Il reste qu'en vertu de l'Accord sur le bois d'oeuvre résineux, le Canada et les États-Unis ne peuvent pas venir en aide directement aux entreprises du secteur forestier.

Liqueur noire

Cela n'a toutefois pas empêché Washington de donner un coup de pouce indirect aux producteurs américains en leur accordant un généreux crédit d'impôt pour l'utilisation comme combustible de la «liqueur noire», un résidu découlant de la fabrication de pâte kraft.

Cette aide, contestée par le Canada, l'Union européenne et d'autres pays, procurerait un avantage concurrentiel de 200$ la tonne aux producteurs américains. Elle permet à la pâte provenant de fibres vierges de devenir très concurrentielle face à la pâte issue de journaux recyclés, ce qui nuit aux deux usines américaines de SFK.

En réplique, Ottawa a récemment annoncé la mise sur pied d'un programme d'un milliard de dollars qui doit aider les producteurs de pâtes et papiers à améliorer leur efficacité énergétique et leur performance environnementale.

«C'est intéressant, mais ça ne répond pas aux problèmes de l'industrie et ça ne procure aucune aide immédiate», a affirmé Hubert Lacroix, qui a tenu à tracer un parallèle avec le généreux plan de sauvetage consenti par les gouvernements à l'industrie automobile.

Même si elle est en meilleure santé financière que la plupart des autres joueurs de son secteur, SFK Pâte souffre de la baisse de la demande pour le papier. Au premier trimestre de 2009, terminé le 31 mars, ses ventes ont plongé de plus de 40%, ce qui a conduit à une importante perte d'exploitation et à de nombreux arrêts de production.

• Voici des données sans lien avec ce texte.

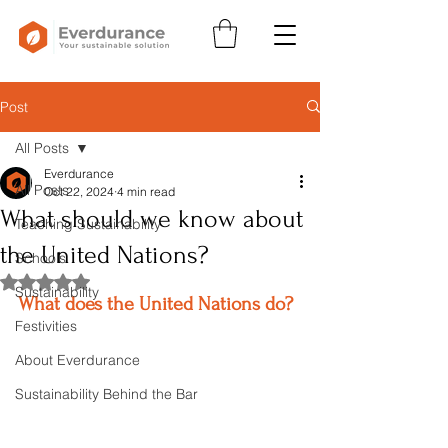
Post
All Posts
Everdurance
All Posts
Oct 22, 2024
4 min read
What should we know about
Teaching Sustainability
the United Nations?
Schools
Rated NaN out of 5 stars.
Sustainability
What does the United Nations do?
Festivities
About Everdurance
Sustainability Behind the Bar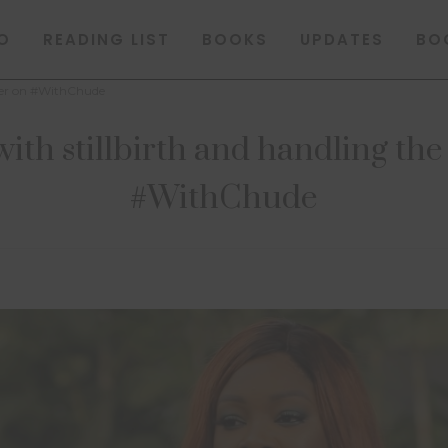
O
READING LIST
BOOKS
UPDATES
BO
ather on #WithChude
with stillbirth and handling the
#WithChude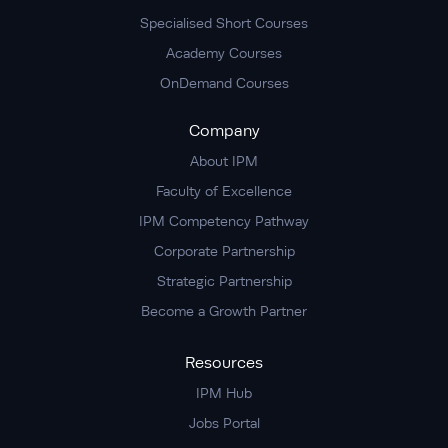
Specialised Short Courses
Academy Courses
OnDemand Courses
Company
About IPM
Faculty of Excellence
IPM Competency Pathway
Corporate Partnership
Strategic Partnership
Become a Growth Partner
Resources
IPM Hub
Jobs Portal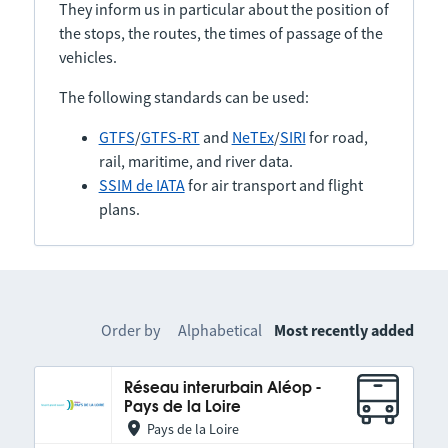
They inform us in particular about the position of
the stops, the routes, the times of passage of the
vehicles.
The following standards can be used:
GTFS
/
GTFS-RT
and
NeTEx
/
SIRI
for road,
rail, maritime, and river data.
SSIM de IATA
for air transport and flight
plans.
Order by
Alphabetical
Most recently added
Réseau interurbain Aléop -
Pays de la Loire
Pays de la Loire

«En dépit du contexte actuel, SFK survivra», a néanmoins promis M. Lacroix.

L'entreprise a bon espoir de conclure de nouveaux contrats d'approvisionnement en copeaux de bois auprès d'AbitibiBowater et de fournisseurs qui possédaient, jusqu'à tout récemment, des ententes avec le géant en cours de restructuration judiciaire. La résiliation du contrat conclu avec AbitibiBowater a donné un coup dur à SFK, mais l'approvisionnement à court terme ne pose pas de problème, a assuré M. Côté.

L'entreprise entrevoit la reprise dès la fin de l'année, à la faveur d'une recrudescence de la demande chinoise et d'une augmentation des prix de la pâte.

SFK a par ailleurs annoncé lundi qu'elle allait devoir enregistrer une provision de 2,8 millions US au deuxième trimestre, soit le montant que lui devait Papiers Fraser, actuellement en restructuration judiciaire.

SFK Pâte exploite des usines à Saint-Félicien, Fairmont (Virginie occidentale) et Menominee (Michigan).

En milieu d'après-midi, les parts de SFK s'échangeaient à 21 cents, en baisse de 1,5 cent, à la Bourse de Toronto.